EXTRAIT FOURNI:
####################

Le train (extrait n°14 du 8 avril 2003) par Bernard Kudlak

Le 30 mars 2003 dans un train :
La période de répète achevée, nous repartons en tournée : beaucoup de train en perspective, donc du temps pour vous écrire.

Je lis pas mal de choses, grappillant ici et là dans des ouvrages déjà digérés par d’autres.
Plutôt genre extraits que œuvres, pour la philosophie : avant de me réjouir de Montaigne dans le texte, la salive m’est venue en parcourant un recueil d’aphorismes.
Bref, je suis un peu comme un politicien qui farcit ses discours de citations tirées d’un dictionnaire de la même eau, et qui, citant un auteur célèbre inconnu de lui, chercherait à le connaître.

Donc, chemin faisant pour rejoindre le Cirque Royal de Bruxelles où nous jouons "Récréation", je parcours un petit livre d’aphorismes intitulé "Insultes", tirés de l’œuvre d’Arthur Schopenhauer.
C’est très chouette.

####################

DONNÉES EXTRAITES:
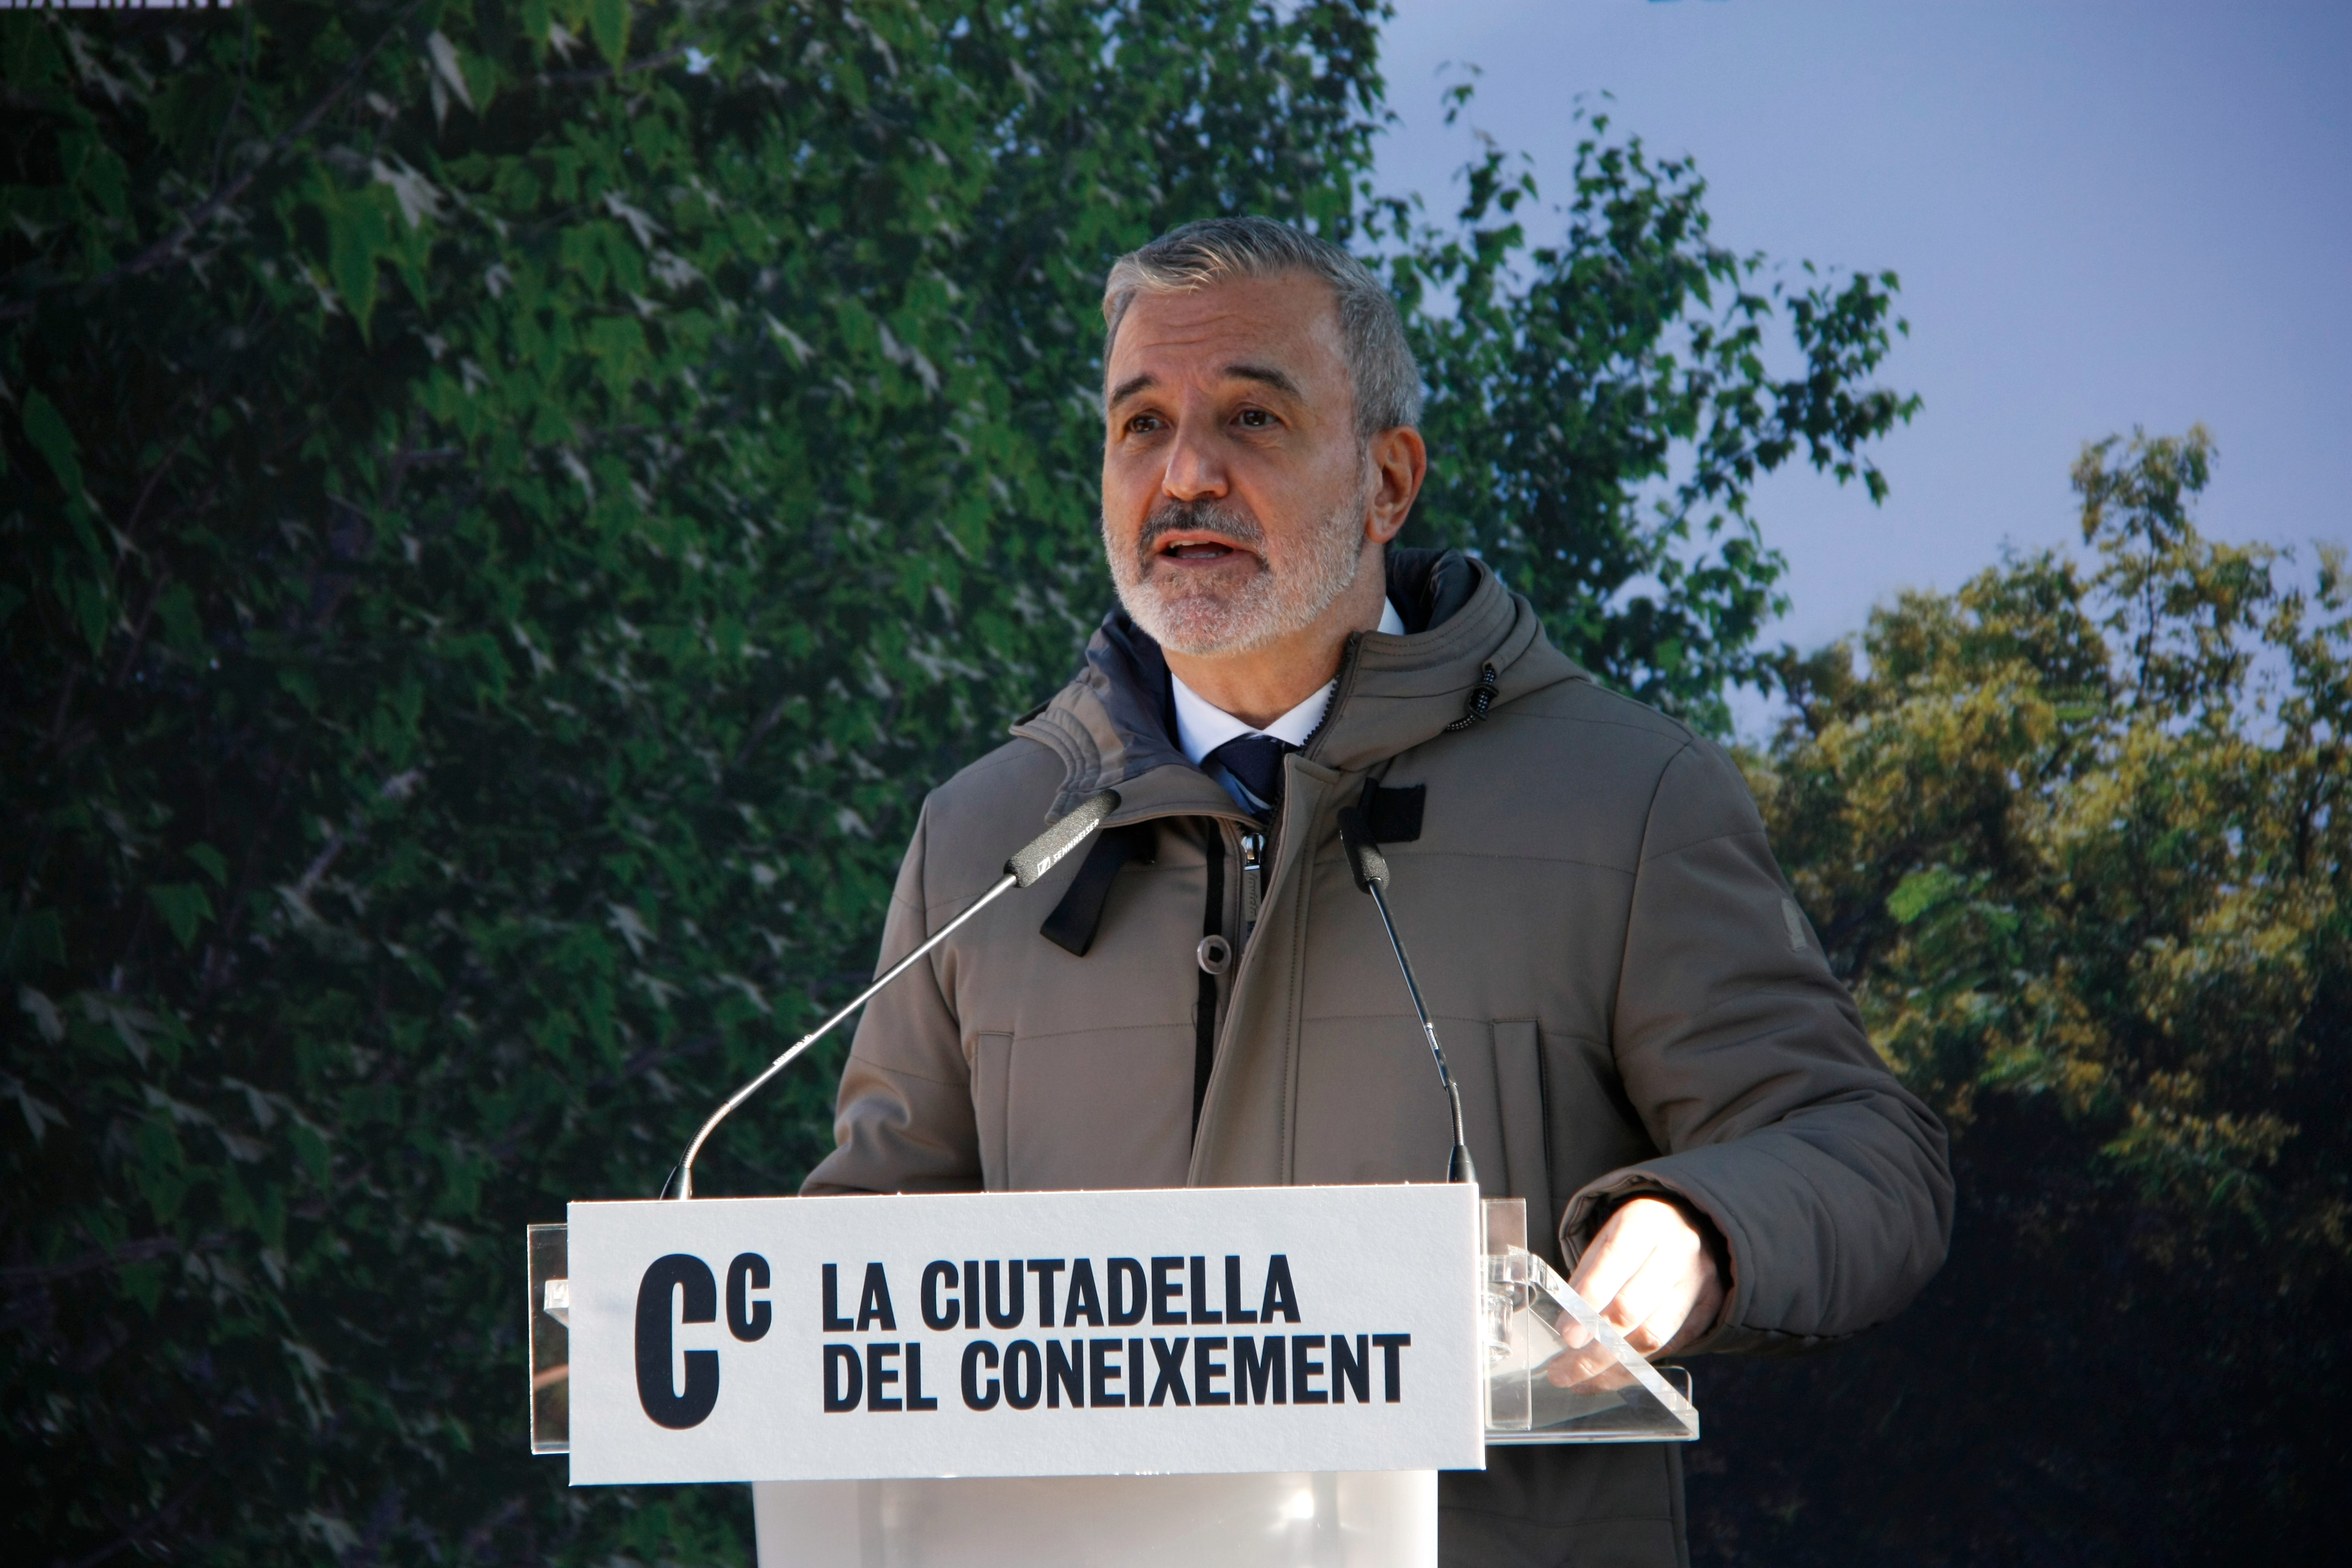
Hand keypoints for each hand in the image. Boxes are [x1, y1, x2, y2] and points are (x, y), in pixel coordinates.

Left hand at [1546, 1197, 1724, 1388]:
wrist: (1696, 1229)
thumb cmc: (1639, 1238)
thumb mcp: (1608, 1237)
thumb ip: (1587, 1276)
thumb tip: (1567, 1325)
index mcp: (1647, 1222)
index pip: (1617, 1261)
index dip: (1590, 1299)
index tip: (1567, 1336)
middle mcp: (1678, 1252)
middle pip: (1634, 1309)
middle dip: (1594, 1348)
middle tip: (1562, 1371)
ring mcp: (1698, 1284)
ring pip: (1652, 1336)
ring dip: (1612, 1367)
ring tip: (1579, 1381)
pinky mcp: (1708, 1311)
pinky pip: (1669, 1348)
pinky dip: (1635, 1368)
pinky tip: (1608, 1377)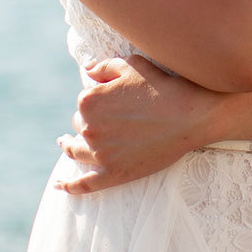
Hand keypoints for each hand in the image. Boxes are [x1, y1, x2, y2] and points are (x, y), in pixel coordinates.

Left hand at [55, 54, 225, 195]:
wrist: (191, 116)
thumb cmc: (163, 87)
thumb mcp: (132, 66)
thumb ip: (104, 66)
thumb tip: (86, 70)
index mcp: (89, 101)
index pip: (85, 102)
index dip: (100, 99)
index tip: (116, 100)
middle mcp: (89, 128)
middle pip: (80, 125)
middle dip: (90, 121)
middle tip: (111, 119)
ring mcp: (100, 154)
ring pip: (76, 151)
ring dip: (68, 146)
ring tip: (64, 143)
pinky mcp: (114, 174)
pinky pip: (85, 183)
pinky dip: (69, 186)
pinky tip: (60, 185)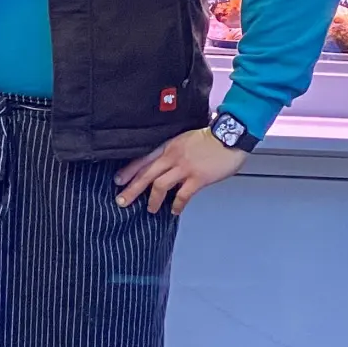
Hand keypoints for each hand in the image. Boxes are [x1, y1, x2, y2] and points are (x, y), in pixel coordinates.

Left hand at [113, 128, 247, 216]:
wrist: (229, 136)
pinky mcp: (198, 178)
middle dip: (132, 189)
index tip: (118, 180)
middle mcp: (172, 157)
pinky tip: (174, 211)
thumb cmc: (211, 137)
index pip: (142, 160)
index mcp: (168, 146)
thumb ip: (173, 152)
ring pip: (159, 185)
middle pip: (146, 174)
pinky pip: (183, 195)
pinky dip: (177, 205)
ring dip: (153, 200)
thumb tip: (164, 166)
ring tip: (150, 209)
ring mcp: (184, 168)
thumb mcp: (184, 139)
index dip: (128, 171)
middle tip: (122, 200)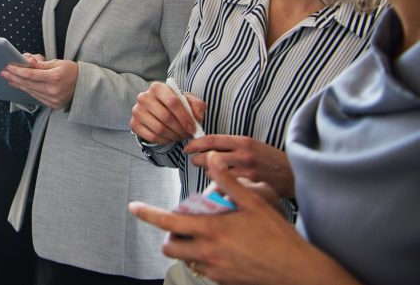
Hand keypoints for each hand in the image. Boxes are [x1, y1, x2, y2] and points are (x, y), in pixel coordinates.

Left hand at [1, 54, 77, 109]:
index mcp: (55, 77)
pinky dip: (28, 91)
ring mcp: (53, 99)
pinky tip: (21, 86)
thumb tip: (28, 60)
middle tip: (4, 73)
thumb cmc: (72, 71)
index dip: (18, 71)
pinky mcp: (52, 105)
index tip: (8, 67)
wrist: (84, 86)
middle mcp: (53, 90)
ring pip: (30, 91)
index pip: (31, 74)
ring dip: (18, 85)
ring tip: (10, 79)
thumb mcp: (58, 62)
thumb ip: (41, 63)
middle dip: (14, 77)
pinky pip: (36, 97)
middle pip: (28, 84)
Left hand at [128, 152, 356, 284]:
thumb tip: (211, 158)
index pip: (168, 223)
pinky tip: (218, 250)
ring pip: (184, 260)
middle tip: (178, 226)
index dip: (147, 214)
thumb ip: (229, 181)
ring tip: (200, 236)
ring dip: (184, 249)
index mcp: (211, 230)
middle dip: (168, 236)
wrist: (297, 270)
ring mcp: (214, 270)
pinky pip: (202, 270)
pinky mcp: (223, 281)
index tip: (134, 207)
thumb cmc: (277, 235)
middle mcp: (208, 253)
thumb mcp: (255, 202)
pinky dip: (201, 259)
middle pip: (170, 247)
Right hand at [130, 81, 205, 144]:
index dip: (185, 117)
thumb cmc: (175, 104)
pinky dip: (164, 140)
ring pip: (159, 129)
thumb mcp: (188, 100)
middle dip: (180, 129)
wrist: (158, 109)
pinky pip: (151, 137)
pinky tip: (170, 137)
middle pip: (165, 117)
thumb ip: (197, 106)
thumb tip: (197, 117)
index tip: (192, 128)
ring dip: (173, 136)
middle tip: (187, 134)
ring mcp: (137, 110)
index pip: (172, 102)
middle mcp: (144, 97)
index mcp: (157, 87)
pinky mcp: (134, 124)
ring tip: (180, 136)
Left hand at [185, 135, 295, 197]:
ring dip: (208, 173)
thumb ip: (232, 146)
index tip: (187, 148)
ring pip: (214, 172)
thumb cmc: (271, 160)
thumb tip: (207, 147)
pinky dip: (219, 184)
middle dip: (197, 160)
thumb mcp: (253, 145)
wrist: (294, 175)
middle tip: (195, 161)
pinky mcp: (249, 186)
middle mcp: (244, 155)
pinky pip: (225, 185)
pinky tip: (222, 184)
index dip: (195, 144)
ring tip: (211, 173)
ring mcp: (246, 171)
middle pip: (209, 157)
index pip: (212, 140)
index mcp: (244, 141)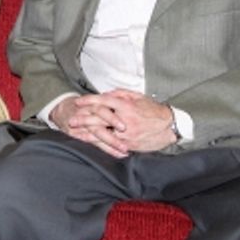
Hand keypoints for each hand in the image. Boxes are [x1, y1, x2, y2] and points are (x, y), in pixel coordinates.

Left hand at [50, 90, 174, 156]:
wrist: (169, 126)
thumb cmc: (152, 110)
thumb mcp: (137, 96)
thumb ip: (121, 94)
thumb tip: (106, 94)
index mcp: (126, 106)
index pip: (103, 101)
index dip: (89, 101)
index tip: (78, 101)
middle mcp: (124, 120)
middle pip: (99, 119)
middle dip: (83, 119)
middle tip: (71, 120)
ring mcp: (126, 134)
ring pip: (103, 134)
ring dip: (87, 134)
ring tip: (75, 134)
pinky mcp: (129, 144)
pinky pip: (112, 145)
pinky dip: (100, 145)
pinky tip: (90, 144)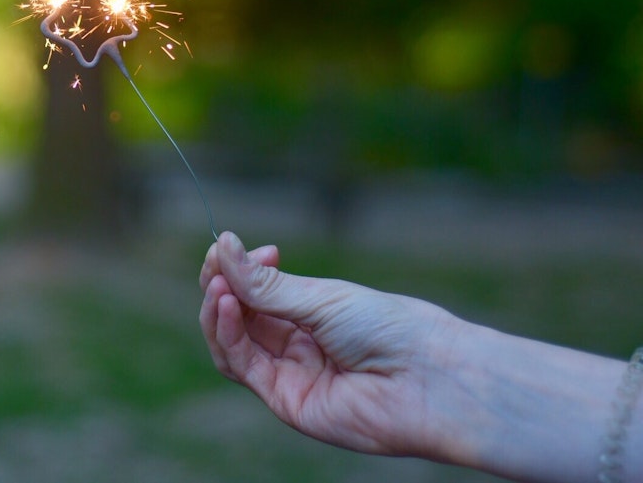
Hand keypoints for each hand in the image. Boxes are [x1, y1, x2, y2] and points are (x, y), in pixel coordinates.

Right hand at [199, 232, 457, 456]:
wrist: (428, 379)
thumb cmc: (388, 329)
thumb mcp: (320, 297)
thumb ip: (266, 284)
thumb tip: (222, 244)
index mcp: (309, 313)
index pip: (253, 291)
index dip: (234, 269)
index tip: (226, 245)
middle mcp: (294, 343)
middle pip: (236, 315)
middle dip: (221, 286)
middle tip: (217, 264)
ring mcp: (288, 373)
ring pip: (230, 342)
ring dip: (217, 311)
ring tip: (219, 286)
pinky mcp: (285, 400)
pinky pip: (242, 366)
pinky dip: (228, 334)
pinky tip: (229, 307)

####################

CONSIGNE 1:
Traduisez en anglais cette phrase du récit du voyage en train : « La période de répète achevée, nous repartons en tournée : beaucoup de train en perspective, donc du temps pour vous écrire. »
CONSIGNE 2:
Reprenez à l'identique le passage du récit du voyage en train situé entre « Le 30 mars 2003 » et « digérés par d’autres. », ces deux passages compris.
CONSIGNE 3:
Poursuivez le récit du voyage en train à partir de l'endroit où il s'arrête.

RÉPONSE 1:
With the rehearsal period over, we are heading back out on tour: lots of train travel ahead, and so time to write to you.

RÉPONSE 2:
Le 30 mars 2003 dans un train :
La période de répète achevée, nous repartons en tournée : beaucoup de train en perspective, donc du temps pour vous écrire.

Je lis pas mal de choses, grappillant ici et là dans des ouvrages déjà digérés par d’autres.

RÉPONSE 3:
Il me fait penser à Cioran et à Brigitte Bardot, et je l’imagine avoir le physique de Lautrec, ce qui n’est pas sympa, ni pour Lautrec, ni pour lui, et encore moins pour l’image que je me fais de moi…mais il est un fait : à le lire, c’est cette représentation qui s’offre à moi.
Misogyne au dernier degré et misanthrope à celui d’avant, farouchement contre le monothéisme et l’imbécillité humaine, il nous régale de perles du genre : "Les autres parties du monde ont des singes, l’Europe a des Français, cela se compense !"
C’est dire que quand il dit ne pas aimer les imbéciles, il en connaît un rayon.
Mais il aime les singes et les chiens particulièrement…

Stop aparté : dans un interview, à propos de sa collaboration avec Zingaro, Boulez à qui on demande "Aimez-vous les chevaux ?" répond "Oui, j’aime les chevaux… tout autant que les hippopotames…". Waaaouh ! !… Là chapeau ! Jusqu’ici, je ne l’avais entendu que dire des conneries sur le jazz. Du coup, je vais aller acheter un de ces disks dodéconnantphoniques.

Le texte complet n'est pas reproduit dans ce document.